Fragmento para leer:
....
Jesús nos invita a ampliar nuestra
mirada y ensanchar nuestro corazón.
Invitación. Juan le dijo: «Maestro, hemos visto a uno que
expulsaba demonios en tu nombre y no viene con nosotros y tratamos de
impedírselo porque no venía con nosotros.»
La respuesta de Jesús.
El Señor aprovecha la oportunidad de corregir la
manera elitista y desconfiada de sus discípulos y hoy de nosotros. “Pero Jesús
dijo: «No se lo impidáis, pues no hay nadie que obre un milagro invocando mi
nombre y que luego sea capaz de hablar mal de mí.” (Mc 9, 39) Ante la mirada
insegura de los discípulos que los hacía ser egoístas y envidiosos, Jesús les
da una de sus enseñanzas para ser solidarios y aceptar a todos que obran en su
Nombre: “Pues el que no está contra nosotros, está por nosotros.” (Mc 9, 40)
No caigamos en la tentación
.
También nosotros corremos el riesgo de caer en
la tentación de hacer de la Iglesia “una posesión de pocos” [1] y
de adueñarnos del Evangelio de Jesús.
....
Líneas de datos:
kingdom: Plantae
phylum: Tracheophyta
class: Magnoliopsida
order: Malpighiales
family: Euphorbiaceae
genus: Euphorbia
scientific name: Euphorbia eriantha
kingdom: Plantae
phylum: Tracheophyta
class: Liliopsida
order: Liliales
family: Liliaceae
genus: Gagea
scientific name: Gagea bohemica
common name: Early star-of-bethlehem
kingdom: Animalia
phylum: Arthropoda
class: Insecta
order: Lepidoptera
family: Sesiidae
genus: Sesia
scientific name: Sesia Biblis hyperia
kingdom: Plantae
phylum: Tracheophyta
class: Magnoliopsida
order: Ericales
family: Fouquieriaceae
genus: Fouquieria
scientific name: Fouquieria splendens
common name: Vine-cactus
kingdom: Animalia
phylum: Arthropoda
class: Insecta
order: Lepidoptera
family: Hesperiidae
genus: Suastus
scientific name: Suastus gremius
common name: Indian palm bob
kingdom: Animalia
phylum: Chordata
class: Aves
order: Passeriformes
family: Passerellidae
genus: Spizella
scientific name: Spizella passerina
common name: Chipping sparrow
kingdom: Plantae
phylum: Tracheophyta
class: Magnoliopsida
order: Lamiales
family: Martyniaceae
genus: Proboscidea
....
Ejercicios:
[1] Responde estas preguntas sobre la reflexión sobre Marcos 9:
(a) ¿Quién le cuenta a Jesús que vieron a uno expulsar demonios en su nombre?
(b) ¿Qué cita se da junto a la frase «Pues el que no está contra nosotros, está por nosotros»?
(c) ¿En qué tentación dice la reflexión que corremos el riesgo de caer?
[2] Prosigue la reflexión sobre Marcos 9 a partir de su última oración.
Las líneas de datos son un material independiente de la reflexión sobre Marcos 9.

Respuestas:
[1]
(a) Juan.
(b) Mc 9, 40.
(c) En hacer de la Iglesia "una posesión de pocos" y adueñarnos del Evangelio de Jesús.

[2]
Esta tentación brota, por un lado, de
nuestro afán de posesión y diferenciación. Muchas veces pretendemos encontrar
nuestra identidad distinguiéndonos y alejándonos de los demás. Entramos así en
una dinámica de “nosotros y los otros”. Los que piensan distinto, obran
distinto y hablan distinto no son de los nuestros, no pertenecen al “nosotros”.
Así, al alejarnos de los otros pretendemos afirmarnos a nosotros mismos negando
o relegando a los demás.
Por otro lado, la tentación de
“privatizar” el Evangelio y supervisar la acción del Espíritu Santo,[2] también
tiene su origen en la desconfianza ante los demás y en una falta de sana
humildad. No en vano reza el salmista: «Presérvame (…) del orgullo,
para que no me domine: Entonces seré irreprochable y me veré libre de ese gran
pecado» (Salmo 18,14).
Afán de posesión, elitismo,
desconfianza y orgullo, son actitudes, paganas, mundanas y no evangélicas.
Actitudes que empequeñecen nuestro corazón, nos encierran en nosotros
mismos y no nos permiten reconocer la acción del Espíritu de Jesús, el cual,
como «el viento sopla donde quiere» (Jn 3,8a) y
actúa superando nuestras estructuras y esquemas.
El que no está contra
nosotros, está con nosotros
A lo largo de su Evangelio, Jesús nos
invita a superar desconfianzas, prejuicios y cerrazones para hacernos prójimos
los unos de los otros (cf. Lc 10 29-37), y así descubrir
que «el que no está contra nosotros, está con nosotros» (Mc 9,40).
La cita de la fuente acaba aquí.